Start of Material supplied

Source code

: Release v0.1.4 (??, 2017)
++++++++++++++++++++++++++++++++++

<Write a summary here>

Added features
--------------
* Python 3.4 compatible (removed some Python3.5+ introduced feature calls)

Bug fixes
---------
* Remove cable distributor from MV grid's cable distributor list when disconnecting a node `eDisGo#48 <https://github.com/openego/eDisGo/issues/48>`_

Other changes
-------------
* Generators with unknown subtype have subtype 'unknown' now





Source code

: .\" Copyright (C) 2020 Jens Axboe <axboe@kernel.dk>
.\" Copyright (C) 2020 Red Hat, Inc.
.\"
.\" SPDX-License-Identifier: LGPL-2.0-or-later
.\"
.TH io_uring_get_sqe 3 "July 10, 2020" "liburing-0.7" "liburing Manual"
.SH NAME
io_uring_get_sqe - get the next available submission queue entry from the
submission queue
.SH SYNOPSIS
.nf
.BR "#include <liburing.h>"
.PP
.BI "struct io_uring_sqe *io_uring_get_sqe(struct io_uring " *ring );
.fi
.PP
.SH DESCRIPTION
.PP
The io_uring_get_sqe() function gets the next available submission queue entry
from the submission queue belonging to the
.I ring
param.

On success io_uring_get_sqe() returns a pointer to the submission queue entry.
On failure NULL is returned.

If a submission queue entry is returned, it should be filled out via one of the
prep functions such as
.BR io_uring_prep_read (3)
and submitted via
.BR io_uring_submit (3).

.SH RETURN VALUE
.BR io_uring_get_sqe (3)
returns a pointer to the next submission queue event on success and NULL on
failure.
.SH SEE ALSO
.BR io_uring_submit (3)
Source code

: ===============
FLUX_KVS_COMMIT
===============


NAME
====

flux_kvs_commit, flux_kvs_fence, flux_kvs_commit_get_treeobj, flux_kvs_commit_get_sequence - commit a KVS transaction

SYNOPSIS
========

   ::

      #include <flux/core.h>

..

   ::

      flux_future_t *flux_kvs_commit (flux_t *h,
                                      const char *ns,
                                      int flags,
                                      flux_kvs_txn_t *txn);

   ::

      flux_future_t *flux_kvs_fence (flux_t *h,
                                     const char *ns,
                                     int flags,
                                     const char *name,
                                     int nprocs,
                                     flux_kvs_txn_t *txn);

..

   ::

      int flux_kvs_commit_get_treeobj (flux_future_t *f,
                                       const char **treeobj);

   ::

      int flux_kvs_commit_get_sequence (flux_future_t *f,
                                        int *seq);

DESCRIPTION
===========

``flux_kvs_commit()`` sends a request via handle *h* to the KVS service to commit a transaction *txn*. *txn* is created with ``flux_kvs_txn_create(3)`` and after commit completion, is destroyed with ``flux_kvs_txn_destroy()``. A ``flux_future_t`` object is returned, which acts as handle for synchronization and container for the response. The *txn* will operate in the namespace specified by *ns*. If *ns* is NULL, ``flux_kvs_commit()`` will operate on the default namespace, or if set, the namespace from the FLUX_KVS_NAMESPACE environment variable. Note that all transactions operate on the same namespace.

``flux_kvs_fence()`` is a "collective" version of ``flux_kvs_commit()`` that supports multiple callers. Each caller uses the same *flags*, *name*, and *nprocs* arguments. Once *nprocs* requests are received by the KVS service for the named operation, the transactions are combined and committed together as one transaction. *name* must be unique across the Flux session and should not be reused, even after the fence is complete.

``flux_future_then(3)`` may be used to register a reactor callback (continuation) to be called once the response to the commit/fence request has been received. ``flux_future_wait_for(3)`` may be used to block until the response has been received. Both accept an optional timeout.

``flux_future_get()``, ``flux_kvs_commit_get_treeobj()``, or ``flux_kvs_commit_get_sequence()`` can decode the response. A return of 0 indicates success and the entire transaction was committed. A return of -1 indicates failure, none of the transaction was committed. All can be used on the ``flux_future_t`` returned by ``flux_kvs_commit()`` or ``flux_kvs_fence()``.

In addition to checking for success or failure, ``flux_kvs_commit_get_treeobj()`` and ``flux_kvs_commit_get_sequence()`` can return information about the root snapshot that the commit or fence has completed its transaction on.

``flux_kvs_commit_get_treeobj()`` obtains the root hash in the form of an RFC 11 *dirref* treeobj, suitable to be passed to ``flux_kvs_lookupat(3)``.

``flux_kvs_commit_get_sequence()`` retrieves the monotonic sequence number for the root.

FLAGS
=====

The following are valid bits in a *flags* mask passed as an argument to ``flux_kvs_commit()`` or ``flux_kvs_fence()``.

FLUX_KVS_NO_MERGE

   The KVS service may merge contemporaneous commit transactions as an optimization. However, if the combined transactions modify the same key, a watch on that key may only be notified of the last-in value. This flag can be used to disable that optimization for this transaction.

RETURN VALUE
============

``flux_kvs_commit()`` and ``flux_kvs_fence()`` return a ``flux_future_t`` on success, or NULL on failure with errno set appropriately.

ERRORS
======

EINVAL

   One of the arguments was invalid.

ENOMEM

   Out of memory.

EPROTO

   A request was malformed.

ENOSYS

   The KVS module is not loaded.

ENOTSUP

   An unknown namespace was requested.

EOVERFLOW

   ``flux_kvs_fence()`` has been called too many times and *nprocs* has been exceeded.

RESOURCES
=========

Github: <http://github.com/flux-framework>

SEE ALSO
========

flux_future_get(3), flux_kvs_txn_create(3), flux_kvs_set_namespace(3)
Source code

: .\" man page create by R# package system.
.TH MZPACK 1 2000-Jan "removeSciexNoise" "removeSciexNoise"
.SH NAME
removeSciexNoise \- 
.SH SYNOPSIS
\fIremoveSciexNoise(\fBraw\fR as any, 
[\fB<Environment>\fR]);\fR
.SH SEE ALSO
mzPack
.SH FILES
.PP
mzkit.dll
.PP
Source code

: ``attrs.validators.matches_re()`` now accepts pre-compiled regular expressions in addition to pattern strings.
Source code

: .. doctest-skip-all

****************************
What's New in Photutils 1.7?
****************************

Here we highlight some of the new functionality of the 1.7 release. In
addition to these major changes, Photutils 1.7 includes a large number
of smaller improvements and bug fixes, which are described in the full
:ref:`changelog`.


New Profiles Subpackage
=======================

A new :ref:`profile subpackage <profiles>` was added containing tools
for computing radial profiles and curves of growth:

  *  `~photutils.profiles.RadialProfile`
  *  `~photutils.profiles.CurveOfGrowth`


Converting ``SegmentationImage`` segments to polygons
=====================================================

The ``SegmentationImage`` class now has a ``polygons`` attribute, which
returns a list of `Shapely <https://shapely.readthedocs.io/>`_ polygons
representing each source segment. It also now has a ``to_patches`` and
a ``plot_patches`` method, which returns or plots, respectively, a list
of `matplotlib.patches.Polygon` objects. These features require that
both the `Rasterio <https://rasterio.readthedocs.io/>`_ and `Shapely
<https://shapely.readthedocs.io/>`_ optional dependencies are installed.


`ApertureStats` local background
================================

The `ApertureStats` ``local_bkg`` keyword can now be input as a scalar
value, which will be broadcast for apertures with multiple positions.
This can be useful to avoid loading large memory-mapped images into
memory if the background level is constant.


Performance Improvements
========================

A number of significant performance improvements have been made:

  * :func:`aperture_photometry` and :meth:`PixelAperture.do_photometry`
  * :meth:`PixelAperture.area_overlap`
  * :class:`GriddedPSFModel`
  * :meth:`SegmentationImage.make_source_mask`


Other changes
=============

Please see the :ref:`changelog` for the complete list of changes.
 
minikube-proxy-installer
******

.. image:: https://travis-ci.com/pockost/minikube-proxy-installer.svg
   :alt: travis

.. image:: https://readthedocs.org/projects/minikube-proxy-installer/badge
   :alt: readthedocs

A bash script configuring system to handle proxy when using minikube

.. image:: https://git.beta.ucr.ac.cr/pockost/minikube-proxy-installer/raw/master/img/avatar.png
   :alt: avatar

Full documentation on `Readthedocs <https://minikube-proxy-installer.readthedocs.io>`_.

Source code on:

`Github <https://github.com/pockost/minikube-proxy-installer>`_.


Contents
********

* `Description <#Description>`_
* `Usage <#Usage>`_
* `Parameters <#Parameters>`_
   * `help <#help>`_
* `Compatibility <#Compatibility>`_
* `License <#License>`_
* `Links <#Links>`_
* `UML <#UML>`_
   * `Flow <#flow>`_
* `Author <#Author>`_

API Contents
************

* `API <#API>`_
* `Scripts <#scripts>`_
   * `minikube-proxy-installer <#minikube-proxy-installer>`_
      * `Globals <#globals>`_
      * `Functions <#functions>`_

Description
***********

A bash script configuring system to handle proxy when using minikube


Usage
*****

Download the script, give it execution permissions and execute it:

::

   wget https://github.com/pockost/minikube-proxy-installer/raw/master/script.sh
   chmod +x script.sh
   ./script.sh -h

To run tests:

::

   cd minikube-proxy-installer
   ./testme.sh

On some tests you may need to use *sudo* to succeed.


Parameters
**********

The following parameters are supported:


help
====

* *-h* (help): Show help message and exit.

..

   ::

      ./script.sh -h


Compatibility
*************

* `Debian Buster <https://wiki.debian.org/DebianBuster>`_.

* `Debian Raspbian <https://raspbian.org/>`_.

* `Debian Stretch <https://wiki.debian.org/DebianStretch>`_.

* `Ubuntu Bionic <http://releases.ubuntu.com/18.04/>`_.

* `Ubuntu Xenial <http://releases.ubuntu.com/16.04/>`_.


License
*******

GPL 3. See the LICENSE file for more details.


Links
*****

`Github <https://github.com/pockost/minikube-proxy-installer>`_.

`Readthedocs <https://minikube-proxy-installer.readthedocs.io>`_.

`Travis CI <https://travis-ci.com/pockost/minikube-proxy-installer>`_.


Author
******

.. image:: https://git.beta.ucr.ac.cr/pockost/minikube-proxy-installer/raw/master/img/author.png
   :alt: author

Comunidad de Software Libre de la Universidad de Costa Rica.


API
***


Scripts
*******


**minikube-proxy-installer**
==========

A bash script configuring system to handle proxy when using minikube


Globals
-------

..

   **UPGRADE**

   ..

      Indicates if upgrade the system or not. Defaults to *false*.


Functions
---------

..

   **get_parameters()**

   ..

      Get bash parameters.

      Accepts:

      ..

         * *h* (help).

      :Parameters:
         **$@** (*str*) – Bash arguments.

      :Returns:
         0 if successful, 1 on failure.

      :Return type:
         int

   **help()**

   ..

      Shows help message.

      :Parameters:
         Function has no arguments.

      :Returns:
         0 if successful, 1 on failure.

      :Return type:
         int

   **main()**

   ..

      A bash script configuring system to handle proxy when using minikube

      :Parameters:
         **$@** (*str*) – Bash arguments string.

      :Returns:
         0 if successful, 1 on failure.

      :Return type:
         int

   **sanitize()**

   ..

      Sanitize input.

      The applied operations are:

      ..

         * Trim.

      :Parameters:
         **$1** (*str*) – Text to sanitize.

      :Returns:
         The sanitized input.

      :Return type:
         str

End of Material supplied

Task statement:
Reproduce word for word the material above, starting with the line that has "returns a pointer to the next" and stopping after the line that has "the same namespace.".

Solved exercise:
returns a pointer to the next submission queue event on success and NULL on
failure.
.SH SEE ALSO
.BR io_uring_submit (3)
Source code

: ===============
FLUX_KVS_COMMIT
===============


NAME
====

flux_kvs_commit, flux_kvs_fence, flux_kvs_commit_get_treeobj, flux_kvs_commit_get_sequence - commit a KVS transaction

SYNOPSIS
========

   ::

      #include <flux/core.h>

..

   ::

      flux_future_t *flux_kvs_commit (flux_t *h,
                                      const char *ns,
                                      int flags,
                                      flux_kvs_txn_t *txn);

   ::

      flux_future_t *flux_kvs_fence (flux_t *h,
                                     const char *ns,
                                     int flags,
                                     const char *name,
                                     int nprocs,
                                     flux_kvs_txn_t *txn);

..

   ::

      int flux_kvs_commit_get_treeobj (flux_future_t *f,
                                       const char **treeobj);

   ::

      int flux_kvs_commit_get_sequence (flux_future_t *f,
                                        int *seq);

DESCRIPTION
===========

``flux_kvs_commit()`` sends a request via handle *h* to the KVS service to commit a transaction *txn*. *txn* is created with ``flux_kvs_txn_create(3)`` and after commit completion, is destroyed with ``flux_kvs_txn_destroy()``. A ``flux_future_t`` object is returned, which acts as handle for synchronization and container for the response. The *txn* will operate in the namespace specified by *ns*. If *ns* is NULL, ``flux_kvs_commit()`` will operate on the default namespace, or if set, the namespace from the FLUX_KVS_NAMESPACE environment variable. Note that all transactions operate on the same namespace.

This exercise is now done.